DA Nelson laughed and said that that was very cute and that she was very sweet and that Murderdock was way out of his league in more ways than one. And then he’d locked his door and left the two of them in the hallway, telling them not to break anything please.

And Murderdock had kind of gone comatose for a few seconds there.

Gwen had taken advantage of his distraction to leave him there. She was so happy. So proud of herself. She told Miles that she wanted to talk to Tats Spidey’s Mr. Murdock and Mr. Nelson more to exact more pointed retribution in the future.

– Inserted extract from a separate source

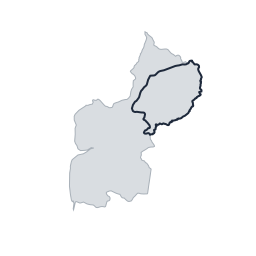 where Upper Takutu-Upper Essequibo sits in Guyana, rotated 230°
{"feature_id": "GUY-674", "entity_name": "Upper Takutu-Upper Essequibo", "entity_type": "Region", "adm_level": 1, "iso_a3": "GUY", "parent_name": "Guyana", "parent_adm1": "", "projection": "albers", "projection_center": [-59.289, 2.847], "detail": "fine", "context": "in_parent", "style": "outline", "palette": "slate", "viewbox_px": 256, "rotation_deg": 230, "n_neighbors": 0, "source": "natural_earth", "source_scale": "10m", "svg_char_len": 7521}
<svg xmlns="http://www.w3.org/2000/svg" viewBox="0 0 256 256"><g transform="rotate(230 128 128)"><path d="M81.7,119.3L76.3,113.3L70.9,107.2L65.5,101.2L65.2,100.4L67.4,97.6L69.4,95.5L71.1,94.4L71.9,93.3L71.3,89.0L71.3,87.4L70.6,85.7L70.0,83.8L70.7,82.2L71.5,81.1L72.5,80.6L75.0,80.2L76.8,80.1L77.4,79.4L78.4,78.7L79.8,78.7L82.4,79.2L83.6,78.2L85.8,76.9L90.7,74.7L91.7,73.2L92.5,70.9L92.4,69.8L91.9,69.4L90.7,69.0L88.9,69.0L87.4,69.6L85.9,69.3L84.6,67.9L84.5,66.7L85.3,65.0L84.8,64.0L82.4,60.5L82.4,59.5L84.2,58.0L85.2,56.7L86.6,53.5L87.6,52.5L91.0,52.1L91.9,51.4L93.6,49.7L96.2,47.8L99.9,46.3L101.0,43.6L101.6,42.8L104.6,41.3L105.1,40.6L105.0,39.9L100.3,33.7L101.3,34.1L104.9,38.1L107.0,39.0L107.4,39.0L107.4,38.0L109.3,38.4L114.1,41.2L121.1,45.8L131.1,54.5L133.9,57.8L135.8,59.3L138.7,63.1L139.6,64.9L139.5,72.3L136.9,77.3L136.3,81.0L136.1,86.0L134.6,88.9L136.6,87.3L137.2,82.8L139.0,80.1L141.2,77.1L144.2,76.3L147.4,77.6L149.9,77.8L152.2,78.7L157.1,83.5L161.8,87.3L163.5,90.3L168.6,91.9L171.5,94.3L172.5,96.3L173.1,101.8L172.1,110.0L172.4,110.4L171.0,112.0L170.8,113.0L169.9,114.9L169.2,115.9L170.2,118.1L171.4,118.2L171.8,118.5L172.1,119.0L172.0,119.4L171.6,119.9L170.5,120.4L169.5,121.7L169.6,123.2L168.9,123.9L166.9,124.3L162.8,124.4L160.8,124.5L159.2,124.7L158.2,125.6L156.8,126.3L155.8,126.5L154.9,127.5L154.0,129.1L154.3,130.1L155.2,131.5L155.8,133.0L155.0,135.3L154.2,137.1L153.8,138.5L153.1,141.2L151.6,144.1L150.5,145.7L150.5,147.5L151.0,150.1L154.2,153.8L155.3,155.6L156.2,158.4L159.0,160.7L160.8,162.5L160.7,164.9L160.9,165.6L162.1,166.3L163.4,166.7L164.9,166.7L166.3,166.5L166.6,166.1L169.7,166.1L170.1,166.7L170.2,170.1L170.4,171.5L171.1,172.1L171.6,173.0L171.6,173.7L171.7,175.7L172.2,176.7L172.1,178.8L172.5,179.5L173.3,180.0L174.4,181.5L174.8,181.7L175.0,182.2L176.0,184.3L176.4,185.0L176.8,185.0L176.9,185.8L177.6,187.7L178.1,188.2L178.9,189.7L179.3,191.3L180.4,193.0L181.6,194.3L182.2,195.6L183.7,198.4L185.1,200.4L187.1,201.0L188.8,201.2L189.8,202.0L190.8,202.9L189.7,203.2L188.7,203.8L187.4,203.4L185.5,203.6L183.5,204.1L181.7,204.4L178.3,203.5L177.3,203.4L176.6,203.0L175.2,201.3L174.5,201.0L172.7,201.9L170.5,202.5L169.4,202.3L168.2,202.9L167.0,203.8L164.7,207.2L163.6,208.4L162.3,209.0L159.8,209.0L157.2,209.1L155.2,210.0L153.3,210.4L152.4,210.5L152.1,212.4L151.6,213.2L151.0,213.7L149.6,213.9L148.3,213.8L147.5,213.0L146.0,212.6L144.7,212.4L143.9,211.9L143.2,212.0L142.6,212.8L142.2,213.5L141.8,214.7L139.8,215.1L139.0,215.8L139.5,218.2L139.2,219.1L138.8,219.8L136.4,219.9L134.4,219.9L133.2,220.8L131.7,221.8L130.9,221.9L129.8,221.9L128.4,220.7L127.1,219.3L123.7,218.3L120.4,217.5L118.2,215.2L117.6,214.1L116.6,213.6L114.0,210.9L112.6,209.1L111.0,208.7L109.2,208.0L109.3,206.7L109.1,205.5L108.4,205.0L107.3,204.7L106.9,204.0L107.0,202.4L107.2,198.3L106.9,194.4L104.5,193.1L103.5,192.1L101.7,186.4L100.8,183.7L100.8,181.8L101.4,176.0L102.1,173.5L103.9,168.5L105.0,166.8L105.1,165.6L105.0,163.9L104.4,160.7L107.5,158.7L108.9,157.8L109.1,156.5L110.8,154.8L111.5,153.1L112.2,151.9L112.0,151.2L111.3,150.8L110.4,149.6L108.6,146.0L107.9,145.3L107.4,144.3L107.7,142.8L108.4,141.1L108.3,140.4L107.2,139.5L105.0,137.9L103.1,137.8L101.7,137.3L99.5,137.2L97.9,137.0L96.9,136.5L97.1,135.5L97.5,134.8L98.9,133.0L99.9,131.1L100.0,129.3L100.3,126.9L100.7,124.8L100.9,122.4L98.7,120.8L98.0,119.5L97.1,118.4L96.1,118.4L94.5,117.9L92.1,119.4L90.3,119.1L89.0,119.7L86.0,119.5L84.1,118.8L81.7,119.3Z" fill="#d9dde1" stroke="#a8b0b8" stroke-width="1"/><path d="M111.2,151.0L111.0,150.9L111.0,150.2L110.9,150.1L110.4,149.3L109.5,148.5L109.3,148.1L109.4,147.5L109.7,147.1L109.7,146.7L109.2,146.3L108.1,145.9L107.7,145.6L107.4,144.9L107.3,144.7L107.3,144.4L107.4,144.0L107.5,143.8L107.7,143.5L107.7,143.4L107.7,143.2L107.4,142.9L107.7,142.3L108.5,141.4L108.7,140.8L108.7,140.6L109.0,140.6L109.9,140.7L110.5,140.6L110.9,140.3L111.1,140.2L112.0,138.3L112.2,138.1L112.4,137.8L112.6,137.6L112.8,137.4L113.0,137.3L113.2,137.2L113.8,137.1L114.3,137.3L114.5,137.7L114.7,138.1L115.0,139.0L115.1,139.4L115.1,139.8L114.9,140.1L114.7,140.5L114.6,141.0L114.7,142.1L114.9,143.1L114.9,143.4L114.8,143.6L114.4,144.0L114.2,144.5L114.2,144.8L114.3,145.0L114.6,145.4L114.8,145.5L115.7,146.0L116.1,146.1L116.4,146.2L119.9,146.3L121.4,146.1L121.8,146.1L122.3,146.2L122.5,146.2L122.9,146.0L124.0,145.5L124.2,145.4L124.4,145.4L124.5,145.4L124.9,145.5L125.0,145.6L125.3,146.3L125.4,146.9L125.5,147.2L125.7,147.5L127.4,149.7L127.7,149.9L127.8,150.0L128.2,150.1L129.1,150.2L129.3,150.1L129.6,150.0L130.0,149.7L130.7,148.9L131.2,148.3L134.6,145.3L134.8,145.1L135.3,144.2L135.7,143.8L136.0,143.5L136.6,143.1L137.2,142.9L137.4,142.8L137.8,142.7L138.0,142.7L138.2,142.8L138.6,142.9L139.4,143.2L140.6,143.7L141.0,144.4L142.5,146.6L143.6,150.1L143.6,150.4L143.6,150.7L143.4,151.4L143.4,151.8L143.4,152.2L144.2,155.5L144.4,156.1L144.6,156.5L147.0,160.0L147.9,161.7L148.0,162.1L148.1,162.6L148.1,163.2L148.9,166.7L148.9,167.1L148.8,168.3L148.9,169.0L149.0,169.8L149.3,170.5L152.0,174.4L153.6,178.2L153.7,178.7L153.6,178.9L151.6,181.6L151.2,182.4L151.2,182.6L151.1,182.9L151.1,183.3L151.4,186.6L151.4,187.4L151.3,187.9L151.2,188.4L150.9,189.3L149.1,192.7L145.1,204.1L144.1,205.9L143.1,207.5L141.8,210.5L141.5,210.9L140.4,212.0L139.5,213.3L139.3,213.9L139.1,215.4L139.1,215.5L138.8,215.8L138.9,216.4L139.4,217.4L139.6,217.9L139.6,218.5L139.4,219.0L138.6,220.2L138.4,220.3L138.2,220.1L137.9,219.9L137.7,219.7L137.5,219.8L137.2,220.0L134.4,219.9L134.0,219.9L133.7,220.1L133.0,221.1L132.6,221.6L132.1,221.9L131.5,222.2L131.0,222.3L130.5,222.3L130.1,222.3L129.6,222.0L128.9,221.5L128.7,221.0L128.6,220.4L128.2,219.8L127.7,219.4L127.1,219.1L126.0,218.7L121.7,217.9L120.1,217.4L119.6,217.2L119.3,216.7L118.8,215.5L118.5,215.2L118.1,215.0L118.0,214.5L117.9,214.0L117.6,213.6L117.4,213.6L116.9,213.8L116.5,213.7L116.4,213.6L116.3,213.2L116.2,213.0L116.0,212.9L115.7,212.9L115.4,212.6L114.9,211.7L114.6,211.4L113.8,210.8L113.4,210.2L112.7,209.1L112.1,208.6L111.6,208.5L111.1,208.5L110.7,208.6L110.2,208.7L109.9,208.6L109.6,208.5L109.4,208.3L108.8,207.7L109.2,206.9L109.7,205.9L109.7,205.6L109.2,205.5L108.2,205.1L107.9,205.1L107.4,205.3L107.1,205.3L106.8,205.0L106.7,204.5L106.7,203.9L106.7,203.5L106.8,203.2L107.1,202.7L107.2,202.4L107.2,202.2L107.2,201.5L107.2,201.3L107.4,200.9L107.4,200.7L107.3,200.4L107.0,199.9L107.0,199.5L107.1,199.2L107.4,198.8L107.4,198.5L107.4,198.3L107.2,197.5L107.2,196.6L107.3,195.6L107.3,194.7L106.7,194.1L106.0,194.0L105.8,193.9L105.4,193.8L104.6,193.1L103.6,192.6L103.1,192.2L102.9,191.7L103.2,191.1L103.2,190.8L103.1,190.5L103.1,190.0L103.0,189.7L102.3,188.0L102.2,187.5L102.2,187.2L102.0,186.6L101.9,186.5L101.5,186.3L101.4,186.2L101.6,185.9L101.6,185.7L100.8,184.1L100.7,183.6L100.8,179.5L101.4,177.4L101.4,176.8L101.3,175.3L101.5,174.7L101.7,174.1L102.4,173.0L102.5,172.9L102.9,172.7L102.9,172.4L102.7,172.1L102.7,171.9L102.8,171.9L103.1,171.8L103.2,171.7L102.9,171.3L102.8,171.1L102.8,170.8L102.9,170.6L103.1,170.5L103.3,170.2L103.6,169.1L103.8,168.8L104.4,167.7L104.7,166.8L104.8,166.8L105.1,166.8L105.2,166.6L105.3,166.5L105.1,166.1L105.2,164.7L104.7,164.9L104.8,164.4L105.3,163.4L105.0,162.7L104.6,162.2L104.2,161.6L104.2,160.9L104.8,160.2L106.9,159.4L107.9,158.5L108.5,158.3L108.7,158.1L108.9,157.8L108.9,157.6L108.9,157.3L108.9,157.0L109.1,156.4L109.4,156.1L110.5,155.6L111.0,155.2L111.0,154.9L110.9,154.4L110.9,153.8L111.0,153.3L111.4,152.7L111.9,152.2L112.3,152.1L112.6,152.0L112.7,151.9L112.8,151.7L112.7,151.4L112.5,151.2L112.2,151.1L111.4,151.0L111.2,151.0Z" fill="none" stroke="#1e293b" stroke-width="2"/></g></svg>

Miles was. He was gonna let her do that. Whatever she wanted, actually. That was fine. Cool.

 

 

He decided, after about a month of these shenanigans—the rush of people, Spideys and others, in and out of his life. From Peni calling because Noir had disappeared in his verse, to Tats Spidey and his raccoon, to Gwen and Peter coming together to eventually force Peter B. to tell Miles exactly why he’d been incommunicado over the last few months, to Wade and Bitsy inviting Miles to just have dinner with them up high on one of their favorite perches--that it was a lot.

A lot of people.

A web of people.

And yeah, he was Spiderman. The one, the almost only.

But he’d never been less afraid and he’d never been less alone.

 

 

**Notes for the Chapter:**

> AND we're done. I couldn't bear to kill Peter again after all he's been through. 
> 
> Thanks everyone for your continued support throughout this piece! These last chapters were SUPER hard to write. But hey, you can't win them all. 
> 
> Thank you so much to everyone who has commented, y'all are the lights of my life. Thanks also to all the lovely silent readers, y'all are great too! I hope to do a little more work in the ITSV crew in future, so don't think this is the last of them. In the meantime, Phew! I think I'm gonna take a break from chaptered fics for a minute.